Qin F, Auerbach A, Sachs F
Department of Biophysical Sciences, State University of New York at Buffalo, New York 14214, USA.
Biophys J. 1996 Jan;70(1):264-80. doi: 10.1016/S0006-3495(96)79568-1.
We present here a maximal likelihood algorithm for estimating single-channel kinetic parameters from idealized patch-clamp data. The algorithm takes into account missed events caused by limited time resolution of the recording system. Assuming a fixed dead time, we derive an explicit expression for the corrected transition rate matrix by generalizing the theory of Roux and Sauve (1985, Biophys. J. 48:149-158) to the case of multiple conductance levels. We use a variable metric optimizer with analytical derivatives for rapidly maximizing the likelihood. The algorithm is applicable to data containing substates and multiple identical or nonidentical channels. It allows multiple data sets obtained under different experimental conditions, e.g., concentration, voltage, and force, to be fit simultaneously. It also permits a variety of constraints on rate constants and provides standard errors for all estimates of model parameters. The algorithm has been tested extensively on a variety of kinetic models with both simulated and experimental data. It is very efficient and robust; rate constants for a multistate model can often be extracted in a processing time of approximately 1 min, largely independent of the starting values.

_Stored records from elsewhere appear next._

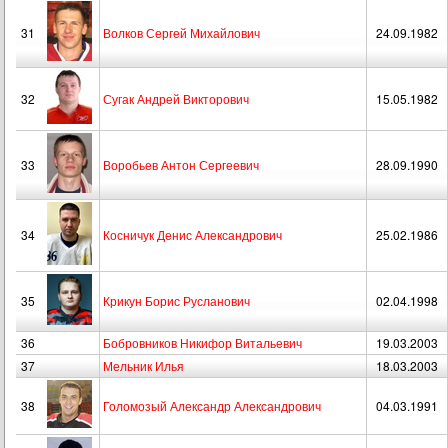
31
Волков Сергей Михайлович
24.09.1982
32
Сугак Андрей Викторович
15.05.1982
33
Воробьев Антон Сергеевич
28.09.1990
34
Косничук Денис Александрович
25.02.1986
35
Крикун Борис Русланович
02.04.1998
36
Бобровников Никифор Витальевич
19.03.2003
37
Мельник Илья
18.03.2003
38
Голомозый Александр Александрович
04.03.1991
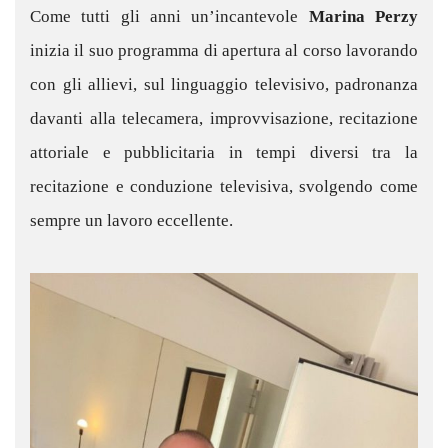
Come tutti gli anni un’incantevole
Marina Perzy
inizia il suo programma di apertura al corso lavorando
con gli allievi, sul linguaggio televisivo, padronanza
davanti alla telecamera, improvvisazione, recitazione
attoriale e pubblicitaria in tempi diversi tra la
recitazione e conduzione televisiva, svolgendo come
sempre un lavoro eccellente.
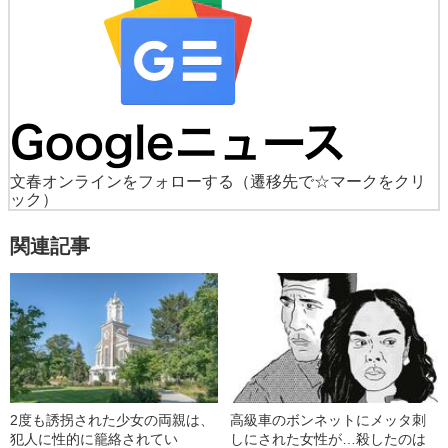
文春オンラインをフォローする
（遷移先で☆マークをクリ
ック）
関連記事
2度も誘拐された少女の両親は、
高級車のボンネットにメッタ刺
犯人に性的に籠絡されてい
しにされた女性が…殺したのは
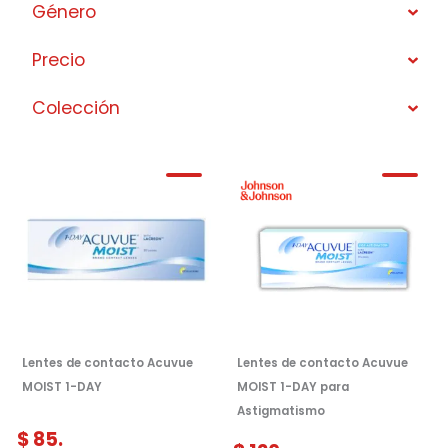
Género
Precio
Colección
Lentes de contacto Acuvue
Lentes de contacto Acuvue
MOIST 1-DAY
MOIST 1-DAY para
Astigmatismo
$
85.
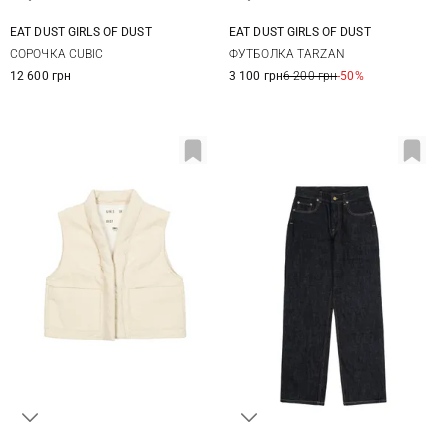
EAT DUST GIRLS OF DUST
EAT DUST GIRLS OF DUST
XS
S
M
XXS
XS
S
M
СОРОЧКА CUBIC
ФУТБОЛКА TARZAN
12 600 грн
3 100 грн
6 200 грн
-50%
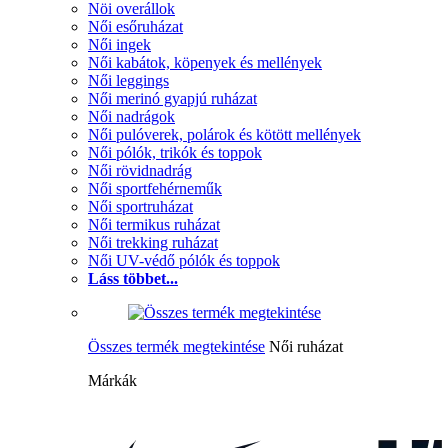
Nöi overállok
Női esőruházat
Női ingek
Női kabátok, köpenyek és mellények
Női leggings
Női merinó gyapjú ruházat
Női nadrágok
Női pulóverek, polárok és kötött mellények
Női pólók, trikók és toppok
Női rövidnadrág
Női sportfehérneműk
Női sportruházat
Női termikus ruházat
Női trekking ruházat
Női UV-védő pólók és toppok
Láss többet...
Összes termék megtekintése
Női ruházat
Márkák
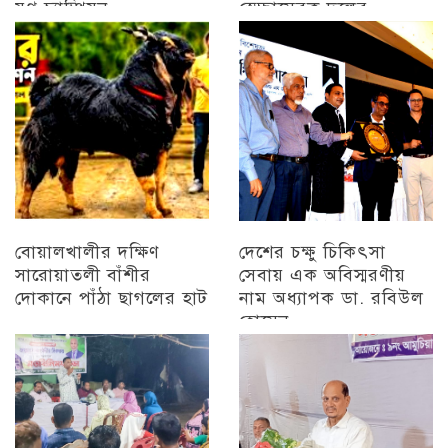
যুগ্ন চ্যাম্পিয়ন
স্বেচ্ছাসেবক দলের
প্রামাণ্যচিত্র প্রদর্শন ও
চট্টগ্রাম
বিজয় মিছিল
চট্টগ্রাম
বোয়ালখালীর দক্ষিণ
দেশের চক্ষু চিকিৎসা
সারোয়াতলী বাঁশীর
সেবায় এক অবিস্মরণীয়
দোকানে পাঁঠা ছাগলের হাট
নাম অধ্যাপক ডা. রবিউল
হোসেন
চট্টগ্রাম
চট্টগ্রাম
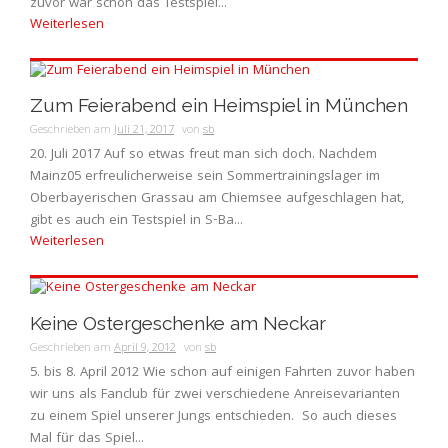
zuvor war schon das Testspiel...
Weiterlesen
Zum Feierabend ein Heimspiel in München
Geschrieben am
Juli 21, 2017
von
sb
20. Juli 2017 Auf so etwas freut man sich doch. Nachdem
Mainz05 erfreulicherweise sein Sommertrainingslager im
Oberbayerischen Grassau am Chiemsee aufgeschlagen hat,
gibt es auch ein Testspiel in S-Ba...
Weiterlesen
Keine Ostergeschenke am Neckar
Geschrieben am
April 9, 2012
von
sb
5. bis 8. April 2012 Wie schon auf einigen Fahrten zuvor haben
wir uns als Fanclub für zwei verschiedene Anreisevarianten
zu einem Spiel unserer Jungs entschieden. So auch dieses
Mal für das Spiel...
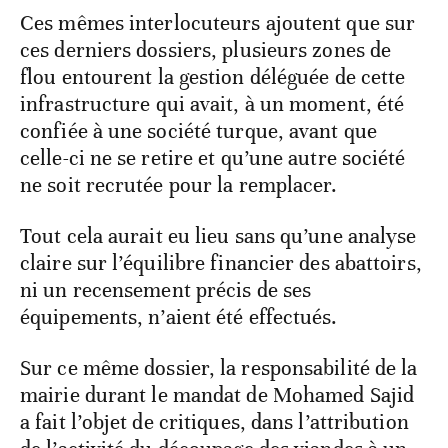
Ces mêmes interlocuteurs ajoutent que sur
ces derniers dossiers, plusieurs zones de
flou entourent la gestion déléguée de cette
infrastructure qui avait, à un moment, été
confiée à une société turque, avant que
celle-ci ne se retire et qu’une autre société
ne soit recrutée pour la remplacer.
Tout cela aurait eu lieu sans qu’une analyse
claire sur l’équilibre financier des abattoirs,
ni un recensement précis de ses
équipements, n’aient été effectués.
Sur ce même dossier, la responsabilité de la
mairie durant le mandat de Mohamed Sajid
a fait l’objet de critiques, dans l’attribution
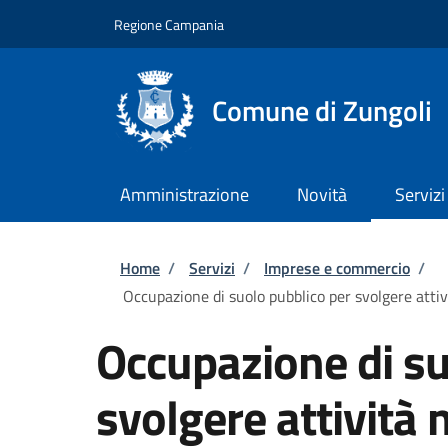
Salta al contenuto principale
Skip to footer content
Regione Campania
Comune di Zungoli
Amministrazione
Novità
Servizi
Briciole di pane
Home
/
Servizi
/
Imprese e commercio
/
Occupazione di suolo pubblico per svolgere attivi
Occupazione di su
svolgere attività 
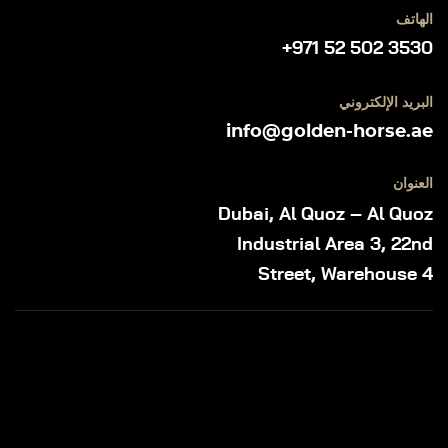
الهاتف
+971 52 502 3530
البريد الإلكتروني
info@golden-horse.ae
العنوان
Dubai, Al Quoz – Al Quoz
Industrial Area 3, 22nd
Street, Warehouse 4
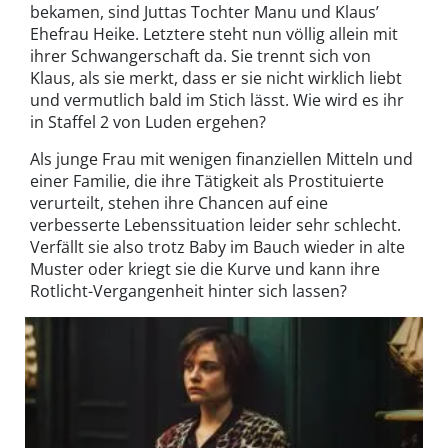
bekamen, sind Juttas Tochter Manu und Klaus’
Ehefrau Heike. Letztere steht nun völlig allein mit
ihrer Schwangerschaft da. Sie trennt sich von
Klaus, als sie merkt, dass er sie nicht wirklich liebt
und vermutlich bald im Stich lässt. Wie wird es ihr
in Staffel 2 von Luden ergehen?
Als junge Frau mit wenigen finanziellen Mitteln und
einer Familie, die ihre Tätigkeit als Prostituierte
verurteilt, stehen ihre Chancen auf eine
verbesserte Lebenssituation leider sehr schlecht.
Verfällt sie also trotz Baby im Bauch wieder in alte
Muster oder kriegt sie die Kurve und kann ihre
Rotlicht-Vergangenheit hinter sich lassen?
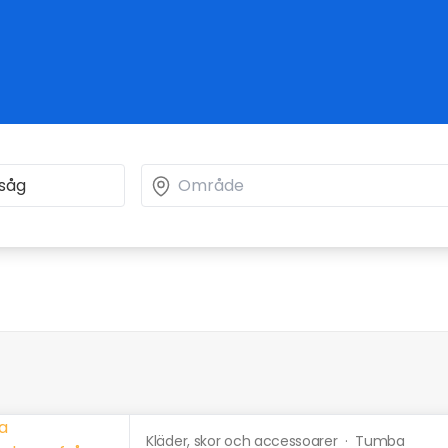
Kläder, skor och accessoarer
·
Tumba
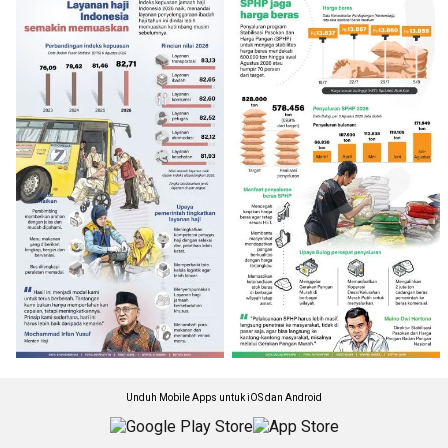
Unduh Mobile Apps untuk iOS dan Android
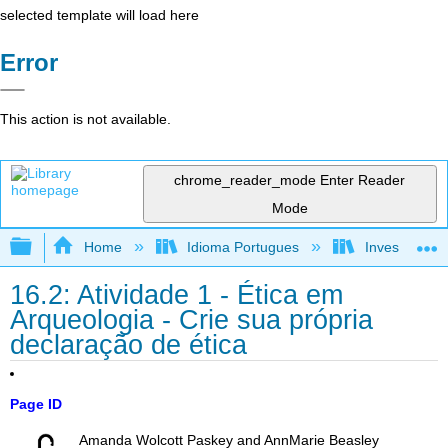
selected template will load here
Error
This action is not available.
chrome_reader_mode
Enter Reader
Mode
Expand/collapse global hierarchy
Home
Idioma Portugues
Investigando
16.2: Atividade 1 - Ética em
Arqueologia - Crie sua própria
declaração de ética
Page ID
Amanda Wolcott Paskey and AnnMarie Beasley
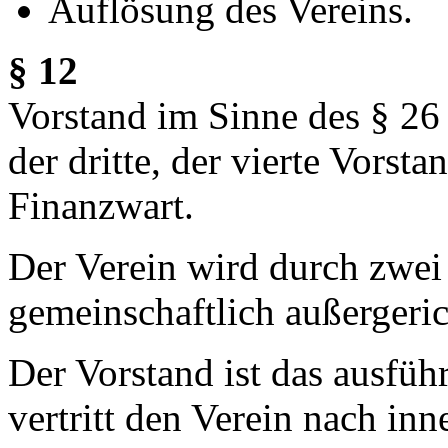
Auflösung des Vereins.
§ 12
Vorstand im Sinne des § 26 
der dritte, der vierte Vorst
Finanzwart.
Der Verein wird durch zwei 
gemeinschaftlich außergerich
Der Vorstand ist das ausfüh
vertritt den Verein nach in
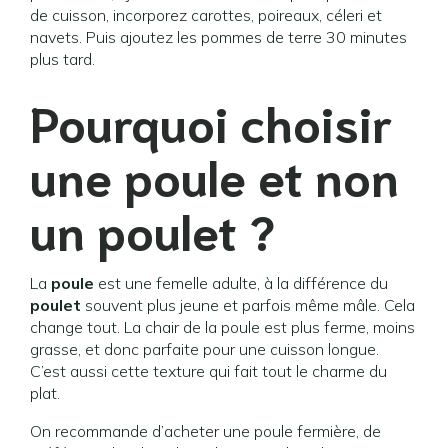
de cuisson, incorporez carottes, poireaux, céleri et
navets. Puis ajoutez les pommes de terre 30 minutes
plus tard.
Pourquoi choisir
une poule et non
un poulet ?
La
poule
est une femelle adulte, à la différence du
poulet
souvent plus jeune et parfois même mâle. Cela
change tout. La chair de la poule est plus ferme, moins
grasse, et donc parfaite pour une cuisson longue.
C’est aussi cette texture qui fait tout le charme du
plat.
On recommande d’acheter une poule fermière, de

我们在此展示一种用于从理想化膜片钳数据估计单通道动力学参数的最大似然算法。该算法考虑了由记录系统有限的时间分辨率导致的漏记事件。假设固定的死时间,我们通过将Roux和Sauve(1985年,《生物物理学杂志》48:149 - 158)的理论推广到多电导水平的情况,推导出校正转换率矩阵的显式表达式。我们使用带有解析导数的变尺度优化器来快速最大化似然度。该算法适用于包含亚状态和多个相同或不同通道的数据。它允许同时拟合在不同实验条件下(例如浓度、电压和力)获得的多个数据集。它还允许对速率常数施加各种约束,并为模型参数的所有估计提供标准误差。该算法已在各种动力学模型上用模拟数据和实验数据进行了广泛测试。它非常高效且稳健;多状态模型的速率常数通常可以在大约1分钟的处理时间内提取出来,很大程度上与初始值无关。